Photo shows a shopper entering a Neiman Marcus store

Photo: Scott Olson/Getty Images

Moody's changed its outlook on Neiman Marcus Group on Monday to stable from positive, while citing the owners' desire to sell.

Why it matters: The group's former lenders are poised to exit more than three years after taking ownership in bankruptcy via a debt-for-equity swap.

Of note: Neiman Marcus Group has worked with JPMorgan since retaining it two years ago to advise on its deal with Farfetch.

Catch up quick: The retailer fielded offers last fall, rejecting two from HBC-owned Saks, the last consisting of $2.1 billion in cash and between $500 million and $1 billion in subordinated debt.
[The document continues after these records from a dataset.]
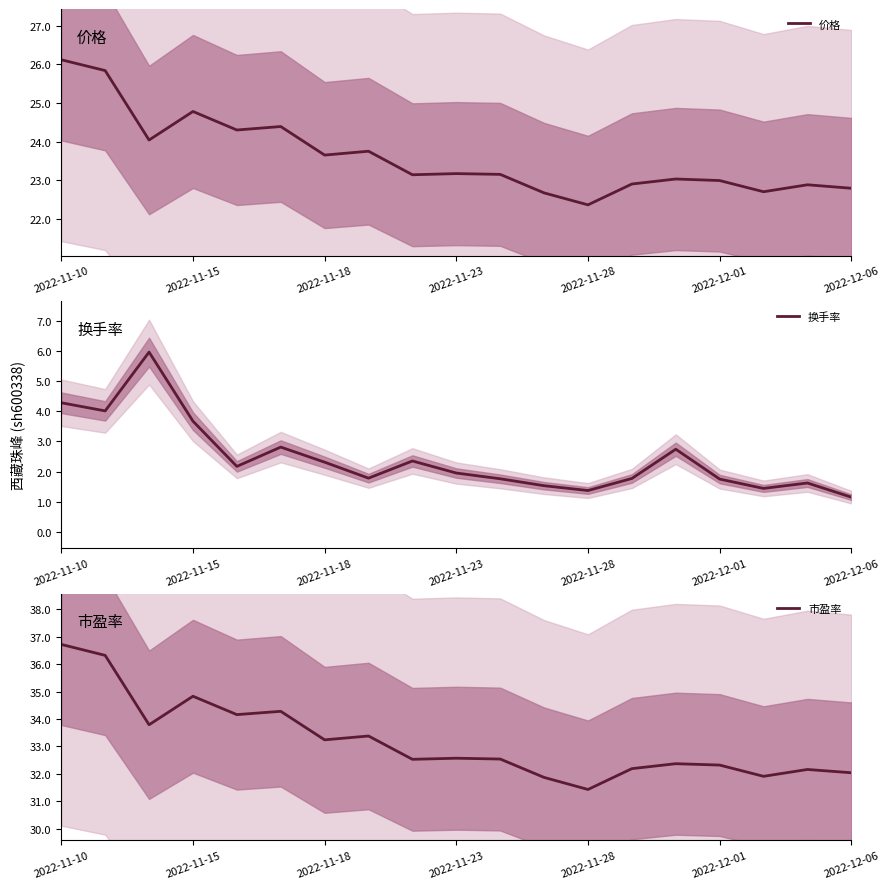

What position from the right is 14?

5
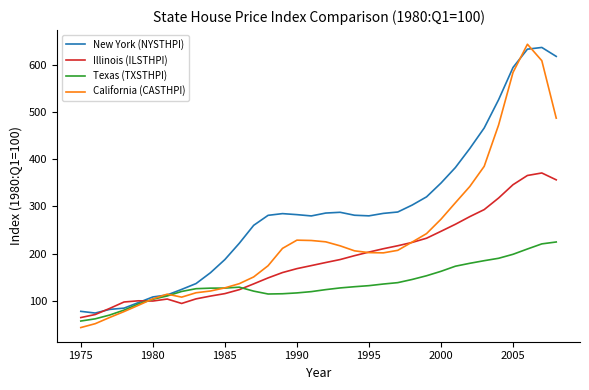

Rank the series by their average value, from lowest to highest.

Texas (TXSTHPI), Illinois (ILSTHPI), California (CASTHPI), New York (NYSTHPI)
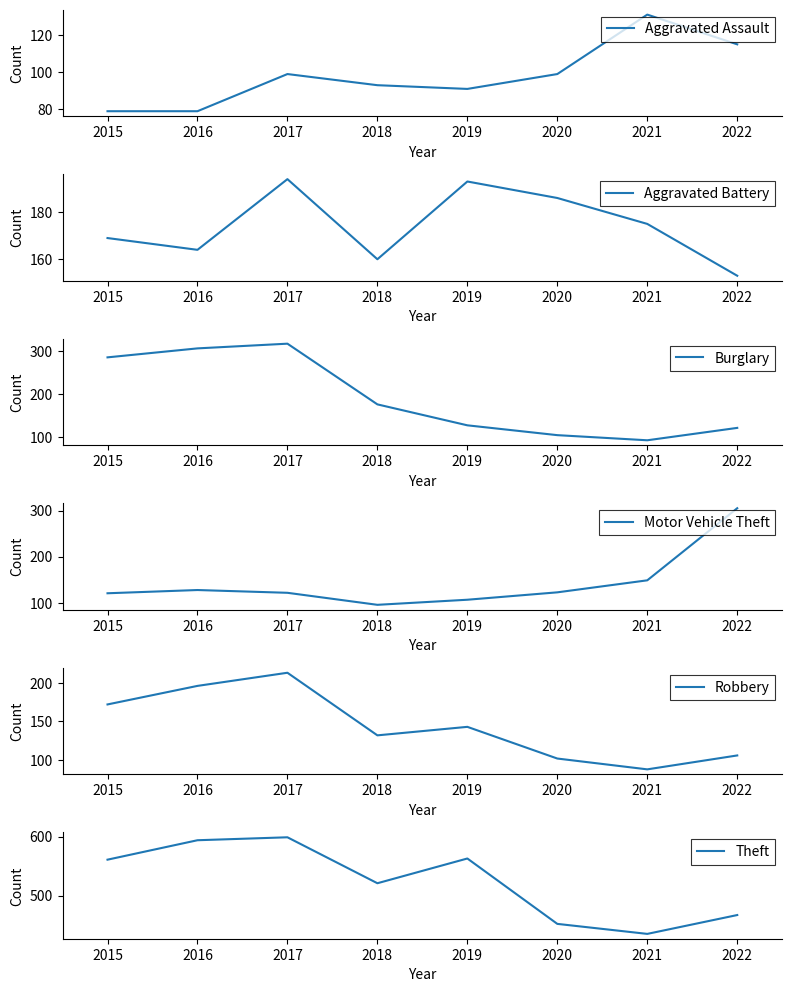

Is it true that Theft equals 190 at 2021?

False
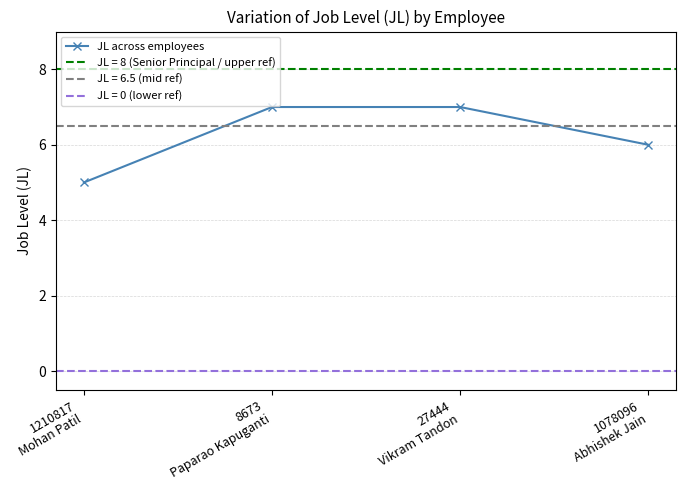

Where is the data nearest to the value 6?

1078096
Abhishek Jain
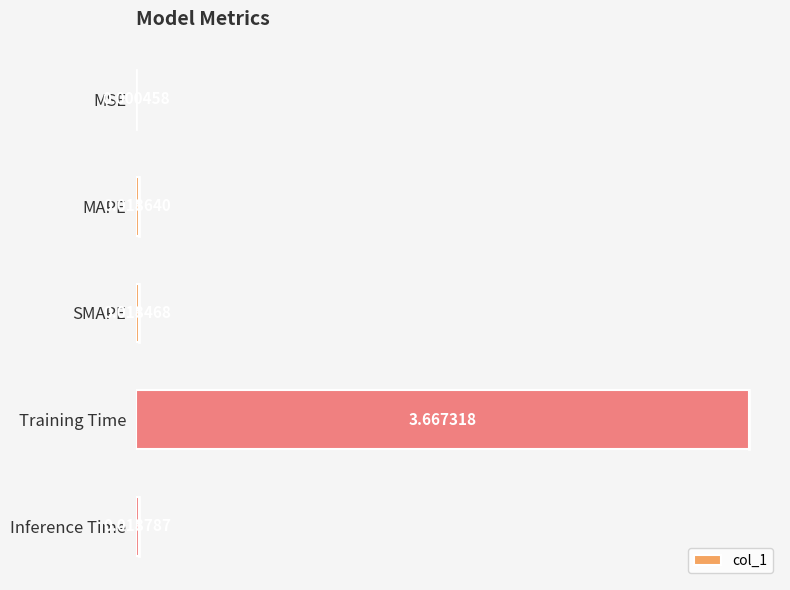

At which label is the value closest to 1?

Inference Time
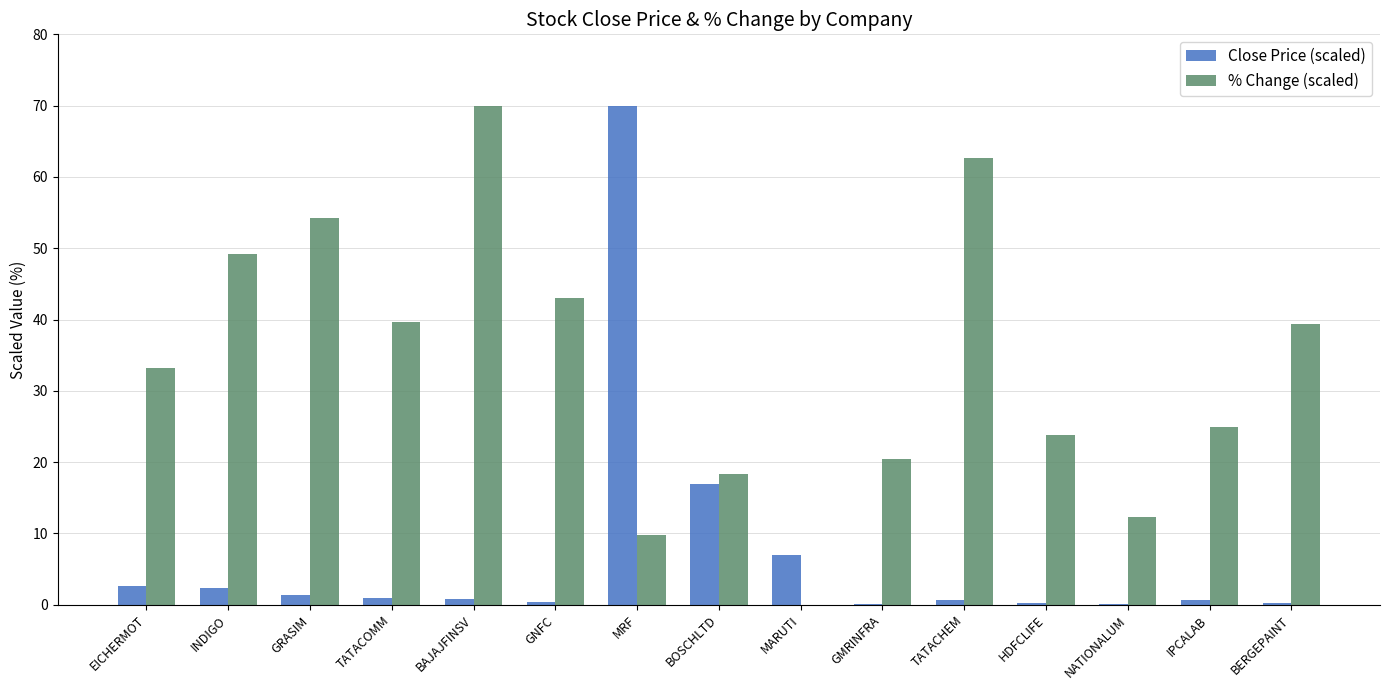

What is the maximum value for Close Price (scaled)?

70.0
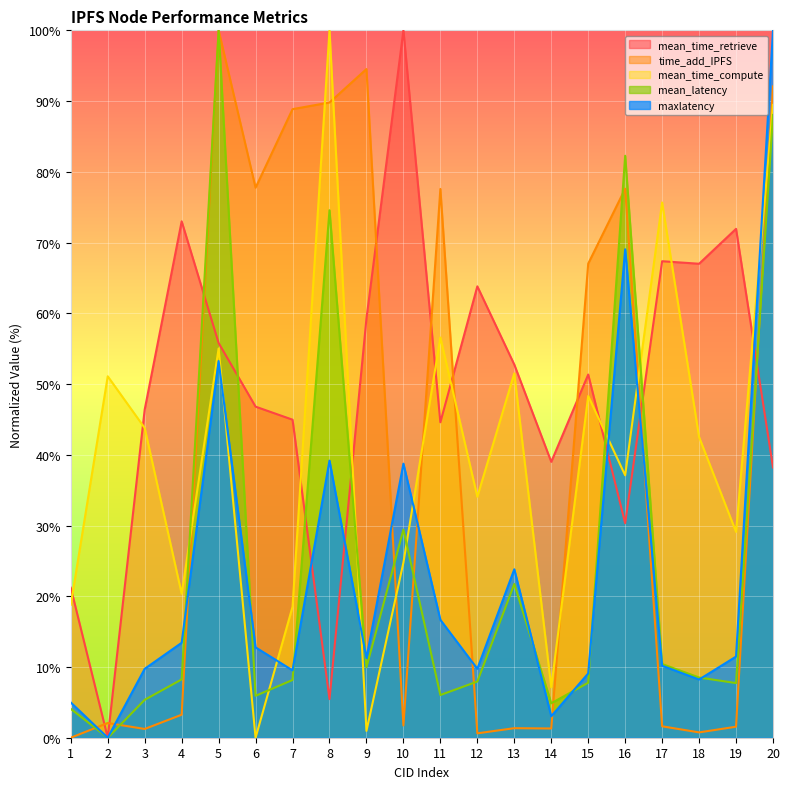

Which series has the largest total across all categories?

mean_time_retrieve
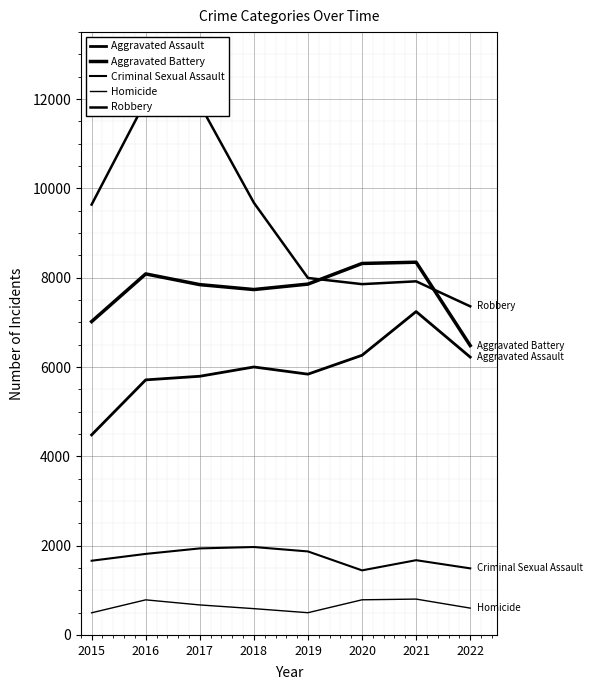

At which category does the chart reach its minimum across all series?

2015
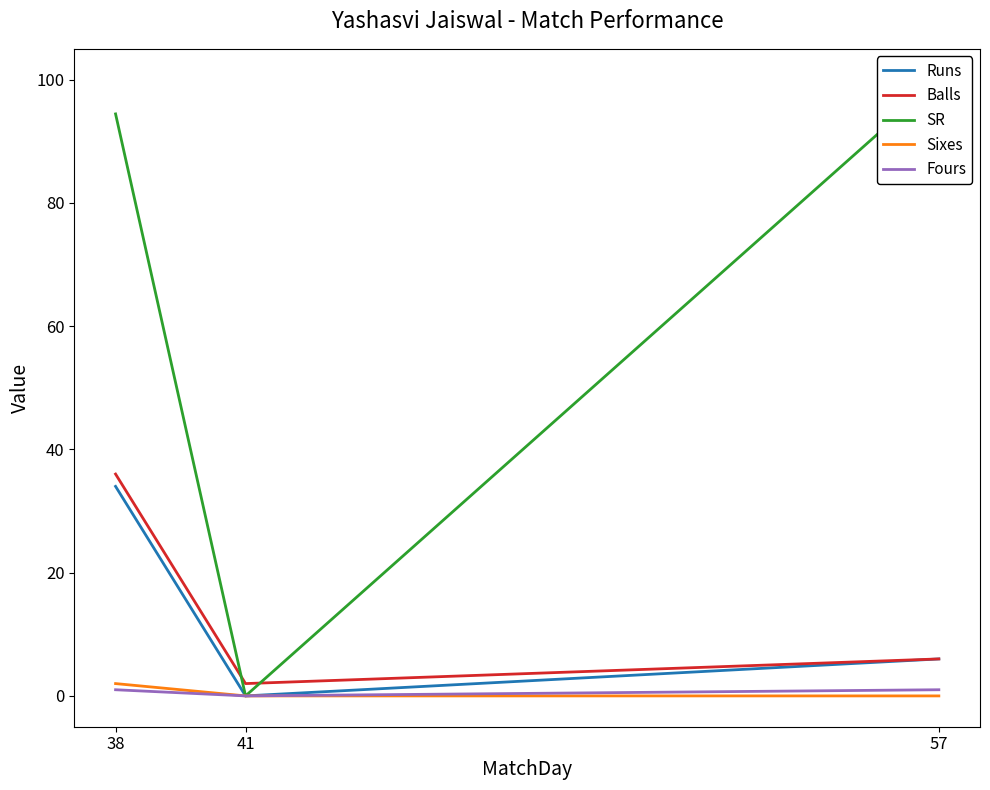

What is the maximum value shown in the chart?

100.0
  • Though the company was not running a formal auction process because market conditions were not ideal at the time, the buyer interest it generated gave it confidence in its exit options.
  • Sources have posited the luxury group, which includes Bergdorf Goodman, could start a process early this year following the end of the holiday season.

What they're saying: Moody's cautioned that the company "could pursue aggressive financial strategies" as it pursues a sale.

  • A source familiar with the situation posited that the rating agency's report could be in part a reaction to media coverage.

By the numbers: Leverage at NMG spiked to over 8x EBITDA for the fiscal year ended Oct. 28, but could decline to 4.5x over the next 12 months, Moody's said.

  • NMG also has good liquidity with no near-term maturities and an undrawn $900 million revolver, per the rating agency.
  • Plus, it is expected to be moderately free cash flow positive this year.

Zoom out: The challenge with department stores generally — whether it is NMG, HBC, Macy's, or even Kohl's — is the decline has not stopped, says a private equity source.

  • "The majority of them have something going on right now, and all for different reasons," the source says.
  • "But they've also all been targeted multiple times over the past several years."
  • "Somebody has to have a view that multi-brand retail has the right to exist," the source says, and that the model is capable of attracting the next generation of consumers.

The bottom line: Until the category stabilizes and there is a clearer view of who will be left standing, it's a difficult bet to make, the source adds.

NMG, HBC, PIMCO, JPMorgan, and Davidson Kempner declined to comment. Sixth Street did not immediately respond to a request for comment.